Sachverständiger setzt ChatGPT für 3M-Gutachten ein – Prompts verlangen 0-Prozent-Schuld
Öffentlich gewordene Eingaben zeigen, wie die KI den Industriekonzern entlasten sollte.
Mit KI erstellt◆ Fakten auf einen Blick
- Ein Sachverständiger, der von 3M beauftragt wurde, hat ChatGPT verwendet, um große Teile seines Expertenberichts zu schreiben.
- Der Sachverständige hat seine Prompts öffentlich gemacht.
- Die Prompts zeigen, dass er ChatGPT bat, einen Bericht zu erstellen, der den Sorgfaltsstandard bei 3M verteidigt und zeigt, dass 3M zu 0% Schuld an der Explosion bei Watson Grinding hat.
- Der Rechtsstreit betrifft eine Explosion in Houston, bei der drei Menschen starben und etwa 200 Häuser zerstört wurden.
Sachverständiger setzt ChatGPT für 3M-Gutachten ein
Ein von 3M beauftragter Sachverständiger hat in einem Rechtsstreit um die Haftung für eine Explosion in Houston ChatGPT verwendet, um große Teile seines Expertenberichts zu verfassen. Der Gutachter, der für den Industriekonzern 3M tätig war und in dem Verfahren eine fachliche Einschätzung abgeben sollte, legte seine Prompts öffentlich offen. Er setzte die KI gezielt ein, um sich beim Schreiben des Berichts unterstützen zu lassen: Die Eingabeaufforderungen zeigen, dass er ChatGPT bat, ihm bei der Erstellung eines außergewöhnlichen Expertenberichts zu helfen. Dadurch übernahm die KI wesentliche Formulierungsarbeit und entlastete den Sachverständigen bei der Textproduktion. Statt den Bericht allein zu schreiben, nutzte er die KI, um zentrale Abschnitte zu erstellen. Die Explosion, um die es in dem Verfahren geht, ereignete sich bei Watson Grinding in Houston; dabei starben drei Menschen und rund 200 Häuser wurden zerstört. Der Fall belegt, dass generative KI in realen Gerichtsverfahren als Werkzeug für Sachverständige eingesetzt wird. Die öffentlich gewordenen Prompts machen nachvollziehbar, welche Anweisungen der Gutachter der KI gab und wie er sie in die Erstellung des Gutachtens einbezog.

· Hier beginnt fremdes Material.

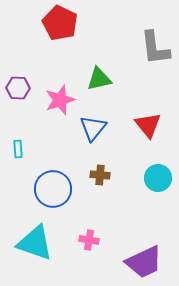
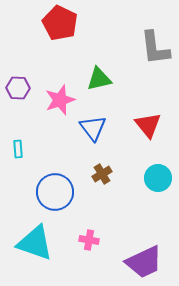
blue triangle: rotated 16 degrees counterclockwise
brown cross: moved 2 px right, 1 px up; rotated 36 degrees counterclockwise
blue circle: moved 2 px right, 3 px down
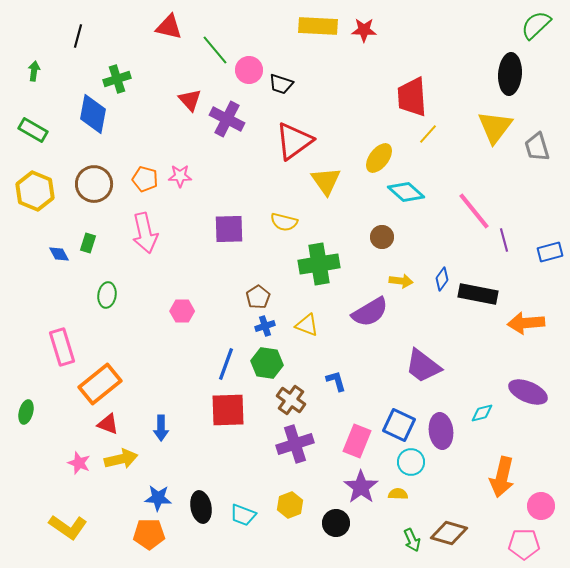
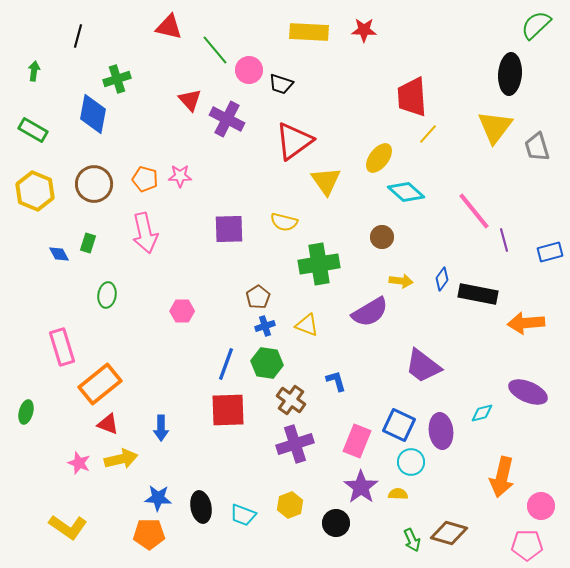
yellow rectangle at (318, 26): moved 9 px left, 6 px down
pink pentagon at (524, 544): moved 3 px right, 1 px down
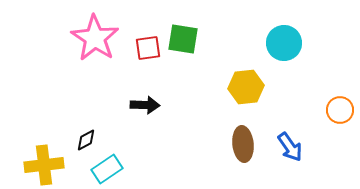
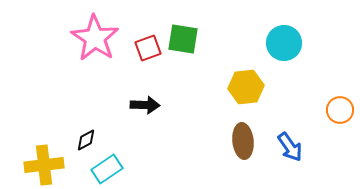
red square: rotated 12 degrees counterclockwise
brown ellipse: moved 3 px up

Prompts verlangen 0-Prozent-Schuld für 3M
Die öffentlich gewordenen Prompts zeigen, dass der Sachverständige ChatGPT anwies, einen Bericht zu erstellen, der den Sorgfaltsstandard bei 3M verteidigt und 3M als zu 0 Prozent schuldig an der Explosion bei Watson Grinding zeigt. Konkret enthielten die Eingaben die Formulierungen, einen „außergewöhnlichen Expertenbericht“ zu verfassen, der den Sorgfaltsstandard bei 3M verteidigt, sowie darzulegen, dass 3M zu 0 Prozent für die Explosion verantwortlich ist. Diese Anweisungen geben der KI eine klare argumentative Richtung vor: Sie soll den Sorgfaltsstandard als ausreichend darstellen und jede Verantwortung von 3M ausschließen. Die direkten Vorgaben „defending the standard of care at 3M“ und „show how 3M is 0% at fault“ legen das Ergebnis des Berichts bereits vorab fest. Die Explosion in Houston hatte drei Todesopfer gefordert und rund 200 Häuser zerstört. Die Prompts machten damit sichtbar, dass der Bericht 3M vollständig entlasten sollte. Der Sachverständige legte diese Eingaben selbst offen. Sie dokumentieren, dass die KI gezielt Anweisungen erhielt, die auf eine Verteidigung des Unternehmens hinausliefen. Der Fall betrifft ein laufendes Verfahren zur Haftung für die Explosion.